▽
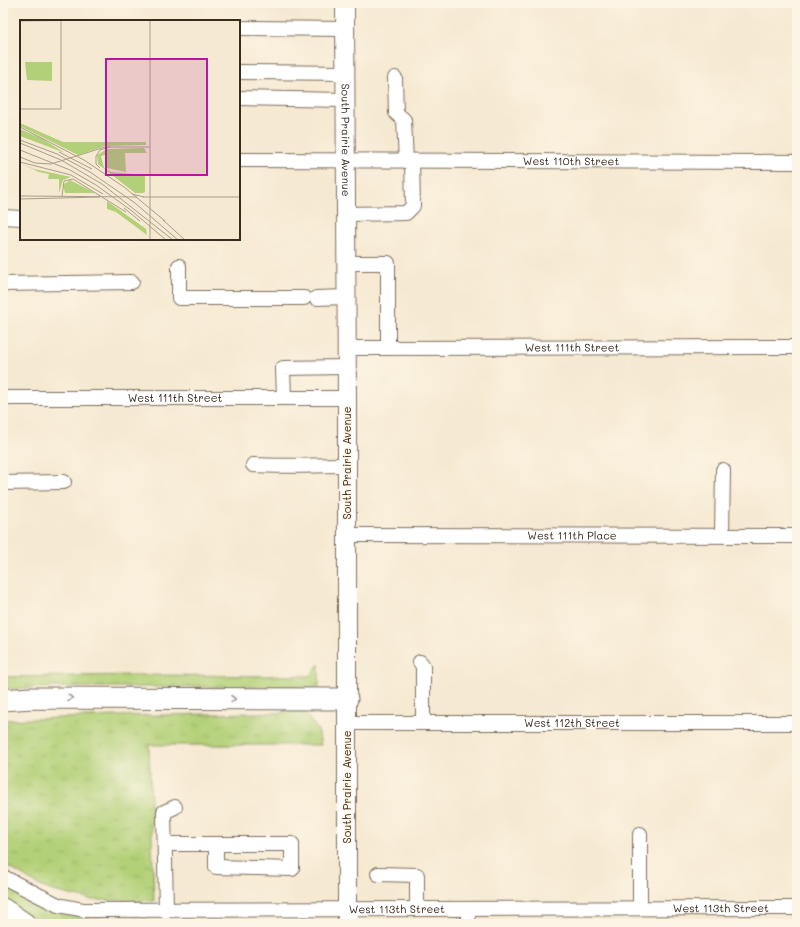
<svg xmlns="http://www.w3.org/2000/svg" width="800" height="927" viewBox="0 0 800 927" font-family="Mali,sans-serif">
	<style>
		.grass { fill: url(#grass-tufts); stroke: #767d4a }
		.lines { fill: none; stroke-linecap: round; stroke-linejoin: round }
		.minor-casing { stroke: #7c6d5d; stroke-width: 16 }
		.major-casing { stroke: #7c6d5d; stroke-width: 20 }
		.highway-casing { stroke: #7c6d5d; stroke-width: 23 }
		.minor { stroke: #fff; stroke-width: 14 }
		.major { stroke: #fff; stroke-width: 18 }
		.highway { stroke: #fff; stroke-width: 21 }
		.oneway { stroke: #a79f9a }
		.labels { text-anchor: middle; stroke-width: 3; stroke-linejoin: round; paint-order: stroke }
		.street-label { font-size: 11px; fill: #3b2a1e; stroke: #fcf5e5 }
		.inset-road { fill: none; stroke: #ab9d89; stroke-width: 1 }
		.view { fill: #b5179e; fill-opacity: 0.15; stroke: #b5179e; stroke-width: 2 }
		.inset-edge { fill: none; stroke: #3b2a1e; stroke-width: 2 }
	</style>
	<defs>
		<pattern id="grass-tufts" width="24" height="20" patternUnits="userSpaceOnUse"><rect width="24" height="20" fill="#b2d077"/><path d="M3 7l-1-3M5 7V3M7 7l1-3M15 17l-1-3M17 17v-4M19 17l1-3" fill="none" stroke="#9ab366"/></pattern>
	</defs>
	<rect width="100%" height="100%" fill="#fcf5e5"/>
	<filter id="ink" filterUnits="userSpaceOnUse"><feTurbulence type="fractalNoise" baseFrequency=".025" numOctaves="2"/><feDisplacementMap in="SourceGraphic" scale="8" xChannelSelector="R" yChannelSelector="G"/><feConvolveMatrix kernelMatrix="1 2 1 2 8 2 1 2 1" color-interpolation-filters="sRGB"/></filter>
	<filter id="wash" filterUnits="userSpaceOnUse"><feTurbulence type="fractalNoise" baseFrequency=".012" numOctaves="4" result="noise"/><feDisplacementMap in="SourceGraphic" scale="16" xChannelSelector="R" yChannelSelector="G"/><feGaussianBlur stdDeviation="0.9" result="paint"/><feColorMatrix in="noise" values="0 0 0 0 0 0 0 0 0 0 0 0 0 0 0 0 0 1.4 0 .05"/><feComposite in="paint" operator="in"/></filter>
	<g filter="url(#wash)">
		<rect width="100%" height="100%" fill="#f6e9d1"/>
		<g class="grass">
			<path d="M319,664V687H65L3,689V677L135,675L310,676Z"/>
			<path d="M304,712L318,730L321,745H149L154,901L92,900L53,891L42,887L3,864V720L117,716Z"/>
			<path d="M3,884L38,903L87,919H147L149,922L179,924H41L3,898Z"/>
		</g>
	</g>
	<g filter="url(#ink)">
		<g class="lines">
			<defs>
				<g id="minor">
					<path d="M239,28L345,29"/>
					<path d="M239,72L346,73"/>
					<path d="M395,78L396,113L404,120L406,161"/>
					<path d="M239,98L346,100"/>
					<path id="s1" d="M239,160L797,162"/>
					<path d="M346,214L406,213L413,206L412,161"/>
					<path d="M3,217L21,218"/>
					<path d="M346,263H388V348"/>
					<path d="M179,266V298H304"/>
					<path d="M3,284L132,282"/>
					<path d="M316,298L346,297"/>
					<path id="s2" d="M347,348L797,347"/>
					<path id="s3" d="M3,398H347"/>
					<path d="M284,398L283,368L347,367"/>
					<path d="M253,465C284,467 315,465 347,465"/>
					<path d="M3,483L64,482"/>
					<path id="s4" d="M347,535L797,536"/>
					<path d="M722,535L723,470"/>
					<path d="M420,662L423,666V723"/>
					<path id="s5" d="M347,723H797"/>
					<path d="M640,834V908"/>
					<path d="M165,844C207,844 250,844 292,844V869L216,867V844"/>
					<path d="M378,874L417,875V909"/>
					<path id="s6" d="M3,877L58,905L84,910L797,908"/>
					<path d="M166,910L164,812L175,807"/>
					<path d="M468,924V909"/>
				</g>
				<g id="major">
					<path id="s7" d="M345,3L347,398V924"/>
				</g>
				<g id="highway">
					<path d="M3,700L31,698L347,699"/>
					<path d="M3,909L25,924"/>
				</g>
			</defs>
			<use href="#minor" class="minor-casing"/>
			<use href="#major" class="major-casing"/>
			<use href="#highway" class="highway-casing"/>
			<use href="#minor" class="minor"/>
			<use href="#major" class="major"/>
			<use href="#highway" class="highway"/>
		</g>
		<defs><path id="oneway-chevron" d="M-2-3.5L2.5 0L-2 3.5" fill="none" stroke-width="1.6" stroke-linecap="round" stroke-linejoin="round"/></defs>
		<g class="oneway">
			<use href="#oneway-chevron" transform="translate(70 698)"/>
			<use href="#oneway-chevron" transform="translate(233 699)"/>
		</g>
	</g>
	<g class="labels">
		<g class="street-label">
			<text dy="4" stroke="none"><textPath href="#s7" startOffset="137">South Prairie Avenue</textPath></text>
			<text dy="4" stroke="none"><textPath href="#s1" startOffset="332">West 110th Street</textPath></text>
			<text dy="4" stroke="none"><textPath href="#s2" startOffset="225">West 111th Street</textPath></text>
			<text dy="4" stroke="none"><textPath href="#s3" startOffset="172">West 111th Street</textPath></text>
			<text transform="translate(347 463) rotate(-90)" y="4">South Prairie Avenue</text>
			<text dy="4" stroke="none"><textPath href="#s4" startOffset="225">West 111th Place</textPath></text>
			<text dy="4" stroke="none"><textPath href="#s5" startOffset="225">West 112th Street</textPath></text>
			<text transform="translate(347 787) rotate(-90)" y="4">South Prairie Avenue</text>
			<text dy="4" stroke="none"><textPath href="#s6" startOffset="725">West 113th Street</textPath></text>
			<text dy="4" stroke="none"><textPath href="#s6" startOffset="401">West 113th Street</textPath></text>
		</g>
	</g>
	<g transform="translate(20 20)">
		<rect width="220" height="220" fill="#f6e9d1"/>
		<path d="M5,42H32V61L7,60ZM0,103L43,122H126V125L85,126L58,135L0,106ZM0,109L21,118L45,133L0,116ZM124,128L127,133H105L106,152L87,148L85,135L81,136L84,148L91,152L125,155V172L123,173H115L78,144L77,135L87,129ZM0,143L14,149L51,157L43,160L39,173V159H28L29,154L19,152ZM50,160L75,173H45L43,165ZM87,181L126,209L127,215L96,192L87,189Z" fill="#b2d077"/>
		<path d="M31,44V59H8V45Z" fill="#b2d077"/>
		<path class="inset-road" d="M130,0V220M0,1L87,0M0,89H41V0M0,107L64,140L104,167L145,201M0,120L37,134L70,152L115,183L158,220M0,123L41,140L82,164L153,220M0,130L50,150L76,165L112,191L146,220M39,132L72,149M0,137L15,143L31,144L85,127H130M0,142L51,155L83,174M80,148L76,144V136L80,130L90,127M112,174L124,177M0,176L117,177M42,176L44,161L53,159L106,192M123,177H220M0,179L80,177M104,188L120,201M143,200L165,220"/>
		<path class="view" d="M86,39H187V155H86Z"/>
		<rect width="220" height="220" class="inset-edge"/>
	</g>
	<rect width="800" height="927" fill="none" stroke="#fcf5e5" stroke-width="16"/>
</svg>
△
▽
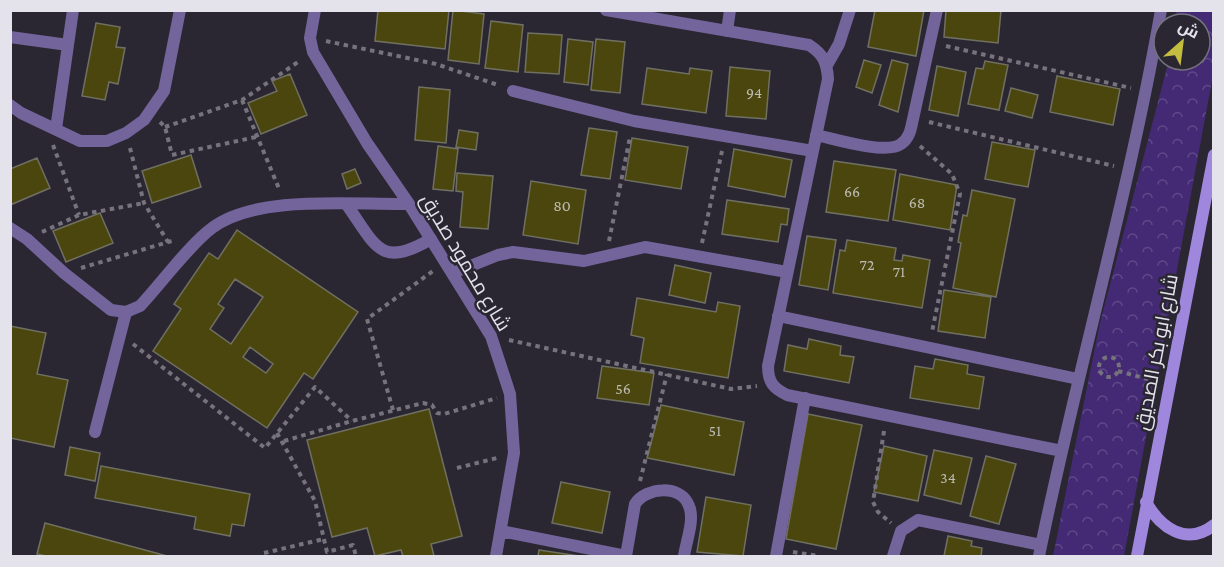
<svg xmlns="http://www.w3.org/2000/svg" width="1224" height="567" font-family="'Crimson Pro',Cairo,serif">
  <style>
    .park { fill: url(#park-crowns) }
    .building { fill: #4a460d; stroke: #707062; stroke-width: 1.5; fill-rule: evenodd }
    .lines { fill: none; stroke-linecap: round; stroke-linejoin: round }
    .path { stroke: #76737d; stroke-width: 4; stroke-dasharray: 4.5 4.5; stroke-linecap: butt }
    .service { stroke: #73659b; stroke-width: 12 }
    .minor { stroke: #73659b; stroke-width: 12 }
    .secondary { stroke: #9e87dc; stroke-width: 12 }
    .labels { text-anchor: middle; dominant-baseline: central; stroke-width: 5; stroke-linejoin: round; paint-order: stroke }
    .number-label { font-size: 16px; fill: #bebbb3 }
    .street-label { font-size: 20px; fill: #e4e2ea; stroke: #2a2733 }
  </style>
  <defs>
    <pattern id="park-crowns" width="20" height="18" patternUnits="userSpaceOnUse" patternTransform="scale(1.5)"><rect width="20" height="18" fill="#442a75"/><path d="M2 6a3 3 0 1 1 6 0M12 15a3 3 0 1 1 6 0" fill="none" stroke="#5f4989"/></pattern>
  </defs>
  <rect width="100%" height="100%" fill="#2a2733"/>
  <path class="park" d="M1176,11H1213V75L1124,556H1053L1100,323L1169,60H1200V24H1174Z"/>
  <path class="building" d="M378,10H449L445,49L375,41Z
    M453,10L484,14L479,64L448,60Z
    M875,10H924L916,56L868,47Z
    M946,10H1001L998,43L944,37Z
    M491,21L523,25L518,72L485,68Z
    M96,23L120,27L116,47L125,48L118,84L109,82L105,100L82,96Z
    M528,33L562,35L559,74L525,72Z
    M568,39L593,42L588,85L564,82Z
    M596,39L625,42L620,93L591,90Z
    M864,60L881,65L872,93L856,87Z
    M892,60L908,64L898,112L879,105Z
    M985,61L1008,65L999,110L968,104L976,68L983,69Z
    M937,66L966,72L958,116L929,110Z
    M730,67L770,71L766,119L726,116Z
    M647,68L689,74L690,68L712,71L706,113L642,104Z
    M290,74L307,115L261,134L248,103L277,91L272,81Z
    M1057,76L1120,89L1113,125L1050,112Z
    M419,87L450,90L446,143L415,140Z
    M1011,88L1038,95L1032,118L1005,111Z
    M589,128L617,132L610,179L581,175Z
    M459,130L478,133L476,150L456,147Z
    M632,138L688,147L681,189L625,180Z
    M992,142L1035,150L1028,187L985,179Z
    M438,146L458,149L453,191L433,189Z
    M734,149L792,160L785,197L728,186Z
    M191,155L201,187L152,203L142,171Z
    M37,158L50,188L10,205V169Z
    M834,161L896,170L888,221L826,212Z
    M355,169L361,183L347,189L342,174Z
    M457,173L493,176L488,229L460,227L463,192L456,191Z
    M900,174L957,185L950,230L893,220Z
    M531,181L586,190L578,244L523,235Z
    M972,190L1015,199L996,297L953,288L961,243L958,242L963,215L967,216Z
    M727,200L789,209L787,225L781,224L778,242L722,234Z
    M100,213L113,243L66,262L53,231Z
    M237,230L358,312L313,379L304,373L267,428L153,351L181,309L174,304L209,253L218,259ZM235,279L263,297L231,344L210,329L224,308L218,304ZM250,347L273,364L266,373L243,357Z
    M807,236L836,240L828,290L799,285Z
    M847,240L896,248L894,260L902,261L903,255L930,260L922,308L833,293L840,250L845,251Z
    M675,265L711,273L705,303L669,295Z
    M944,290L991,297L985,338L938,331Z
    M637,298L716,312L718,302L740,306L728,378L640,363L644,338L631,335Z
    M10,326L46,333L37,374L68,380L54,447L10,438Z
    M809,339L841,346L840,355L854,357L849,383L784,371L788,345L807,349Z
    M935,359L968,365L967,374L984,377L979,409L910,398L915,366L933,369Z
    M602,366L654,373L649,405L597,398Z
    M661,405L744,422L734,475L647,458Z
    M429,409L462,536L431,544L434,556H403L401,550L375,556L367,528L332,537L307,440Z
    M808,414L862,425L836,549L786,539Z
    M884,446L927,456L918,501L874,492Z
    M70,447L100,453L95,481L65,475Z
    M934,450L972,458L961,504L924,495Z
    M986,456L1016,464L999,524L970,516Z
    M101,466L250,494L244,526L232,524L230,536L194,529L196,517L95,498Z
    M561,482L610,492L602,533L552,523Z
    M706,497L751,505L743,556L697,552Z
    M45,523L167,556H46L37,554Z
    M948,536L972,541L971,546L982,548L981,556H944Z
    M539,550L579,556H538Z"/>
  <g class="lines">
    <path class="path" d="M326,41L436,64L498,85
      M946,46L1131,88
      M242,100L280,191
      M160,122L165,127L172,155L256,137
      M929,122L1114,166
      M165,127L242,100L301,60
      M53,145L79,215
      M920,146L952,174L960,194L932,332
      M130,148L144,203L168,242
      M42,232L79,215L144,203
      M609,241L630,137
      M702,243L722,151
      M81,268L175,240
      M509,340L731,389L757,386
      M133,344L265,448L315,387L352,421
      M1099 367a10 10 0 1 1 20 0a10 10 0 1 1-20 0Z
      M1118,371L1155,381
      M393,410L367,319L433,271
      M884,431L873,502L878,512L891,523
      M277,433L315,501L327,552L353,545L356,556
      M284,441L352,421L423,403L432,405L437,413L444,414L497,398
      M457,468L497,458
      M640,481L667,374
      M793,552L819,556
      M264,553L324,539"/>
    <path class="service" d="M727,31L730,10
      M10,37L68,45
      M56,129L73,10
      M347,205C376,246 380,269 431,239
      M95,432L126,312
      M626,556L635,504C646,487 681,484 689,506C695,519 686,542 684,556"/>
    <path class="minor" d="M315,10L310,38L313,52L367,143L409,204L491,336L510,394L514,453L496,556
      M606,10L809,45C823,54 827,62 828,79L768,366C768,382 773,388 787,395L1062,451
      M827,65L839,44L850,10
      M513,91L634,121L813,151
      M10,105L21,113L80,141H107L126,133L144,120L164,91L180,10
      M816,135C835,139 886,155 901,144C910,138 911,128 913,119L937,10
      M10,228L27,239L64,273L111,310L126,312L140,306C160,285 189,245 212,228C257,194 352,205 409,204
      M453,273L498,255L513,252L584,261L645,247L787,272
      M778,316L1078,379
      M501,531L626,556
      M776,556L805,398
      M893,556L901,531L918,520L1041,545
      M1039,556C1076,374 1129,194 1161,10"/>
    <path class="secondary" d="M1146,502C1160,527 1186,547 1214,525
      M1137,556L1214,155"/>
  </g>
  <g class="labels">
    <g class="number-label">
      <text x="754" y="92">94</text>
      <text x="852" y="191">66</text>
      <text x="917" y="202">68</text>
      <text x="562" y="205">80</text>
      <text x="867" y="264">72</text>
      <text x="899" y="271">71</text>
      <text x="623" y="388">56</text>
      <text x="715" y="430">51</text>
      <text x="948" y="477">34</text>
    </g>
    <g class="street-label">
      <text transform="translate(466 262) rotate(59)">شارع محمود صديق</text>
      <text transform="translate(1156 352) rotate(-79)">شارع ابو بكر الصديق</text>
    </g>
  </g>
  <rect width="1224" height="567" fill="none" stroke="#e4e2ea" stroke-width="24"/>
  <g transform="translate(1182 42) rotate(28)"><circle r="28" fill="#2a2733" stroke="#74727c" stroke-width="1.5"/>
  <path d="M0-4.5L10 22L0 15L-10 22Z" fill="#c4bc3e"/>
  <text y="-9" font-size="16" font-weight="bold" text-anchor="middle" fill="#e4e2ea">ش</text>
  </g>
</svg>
△
▸ **The problem**
Where the word "xChannelSelector" appears in a line of the data above, tally that line; then give the total and nothing more.

▸ **Result**
2